Records to process Block Start

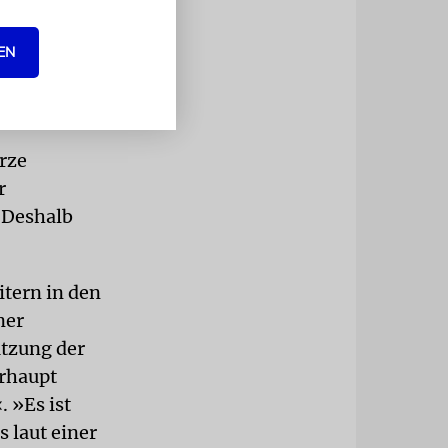
lturbesitz –
tnermuseums
EN
 Iran
er Laudatio:
rze
r
 Deshalb
itern in den
ner
tzung der
erhaupt
 »Es ist
s laut einer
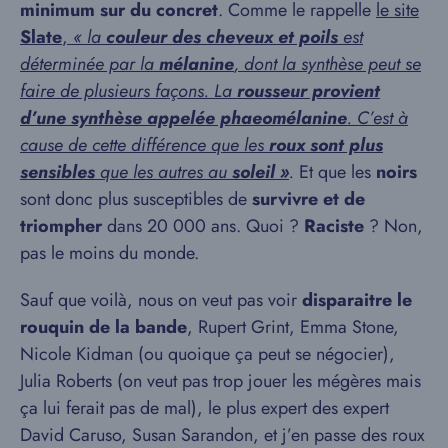
minimum sur du concret
. Comme le rappelle
le site
Slate
,
« la
couleur des cheveux et poils
est
déterminée par la
mélanine
, dont la synthèse peut se
faire de plusieurs façons. La
rousseur provient
d’une synthèse appelée phaeomélanine
. C’est à
cause de cette différence que les
roux sont plus
sensibles
que les autres au
soleil »
.
Et que les
noirs
sont donc plus susceptibles de
survivre et de
triompher
dans 20 000 ans. Quoi ?
Raciste
? Non,
pas le moins du monde.
Sauf que voilà, nous on veut pas voir
disparaitre le
rouquin de la bande
, Rupert Grint, Emma Stone,
Nicole Kidman (ou quoique ça peut se négocier),
Julia Roberts (on veut pas trop jouer les mégères mais
ça lui ferait pas de mal), le plus expert des expert
David Caruso, Susan Sarandon, et j’en passe des roux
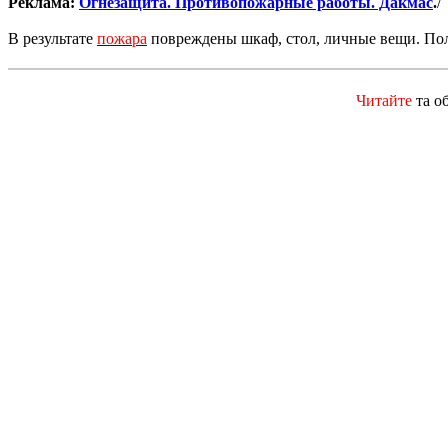
Реклама:
Огнезащита. Противопожарные работы. Дакмас
.
/
В результате
пожара
повреждены шкаф, стол, личные вещи. Пол
Читайте
та о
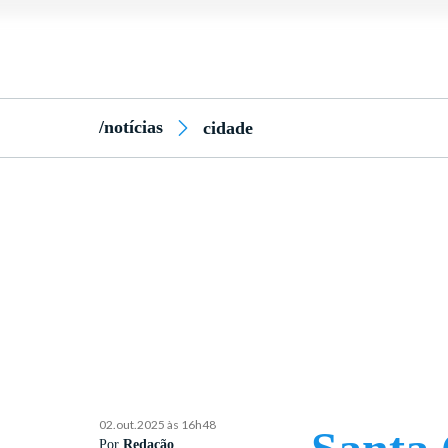
/notícias
cidade
02.out.2025 às 16h48
Por
Redação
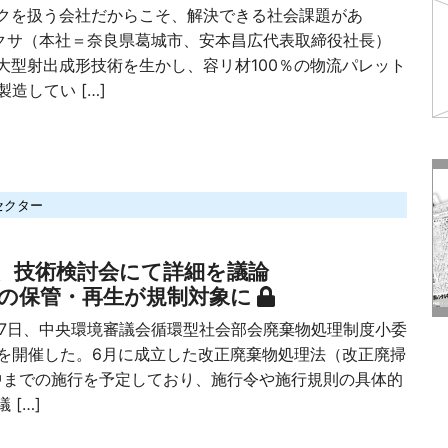
を扱う会社だからこそ、解決できる社会課題があ
カクサ（本社＝奈良県葛城市、安本昌広代表取締役社長）
大型射出成形技術を生かし、容リ材100％の物流パレット
製造してい […]
セクター
、技術検討会にて詳細を議論
の保管・再生が規制対象に
7日、中央環境審議会循環型社会部会廃棄物処理制度小委
）を開催した。6月に成立した改正廃棄物処理法（改正廃掃
年中までの施行を予定しており、施行令や施行規則の具体的
 […]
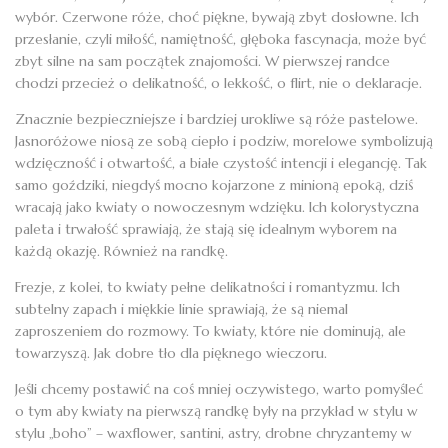
wybór. Czerwone róże, choć piękne, bywają zbyt dosłowne. Ich
przesłanie, czyli miłość, namiętność, głęboka fascynacja, może być
zbyt silne na sam początek znajomości. W pierwszej randce
chodzi przecież o delikatność, o lekkość, o flirt, nie o deklaracje.
Znacznie bezpieczniejsze i bardziej urokliwe są róże pastelowe.
Jasnoróżowe niosą ze sobą ciepło i podziw, morelowe symbolizują
wdzięczność i otwartość, a białe czystość intencji i elegancję. Tak
samo goździki, niegdyś mocno kojarzone z minioną epoką, dziś
wracają jako kwiaty o nowoczesnym wdzięku. Ich kolorystyczna
paleta i trwałość sprawiają, że stają się idealnym wyborem na
każdą okazję. Również na randkę.
Frezje, z kolei, to kwiaty pełne delikatności i romantyzmu. Ich
subtelny zapach i miękkie linie sprawiają, że są niemal
zaproszeniem do rozmowy. To kwiaty, które nie dominują, ale
towarzyszą. Jak dobre tło dla pięknego wieczoru.
Jeśli chcemy postawić na coś mniej oczywistego, warto pomyśleć
o tym aby kwiaty na pierwszą randkę były na przykład w stylu w
stylu „boho” – waxflower, santini, astry, drobne chryzantemy w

Records to process Block End

Activity:
Retype the material from its first line through the line that contains "s laut einer", including both of those lines. Leave the pictures out of your answer.

Solved exercise:
lturbesitz –
tnermuseums
EN
 Iran
er Laudatio:
rze
r
 Deshalb
itern in den
ner
tzung der
erhaupt
 »Es ist
s laut einer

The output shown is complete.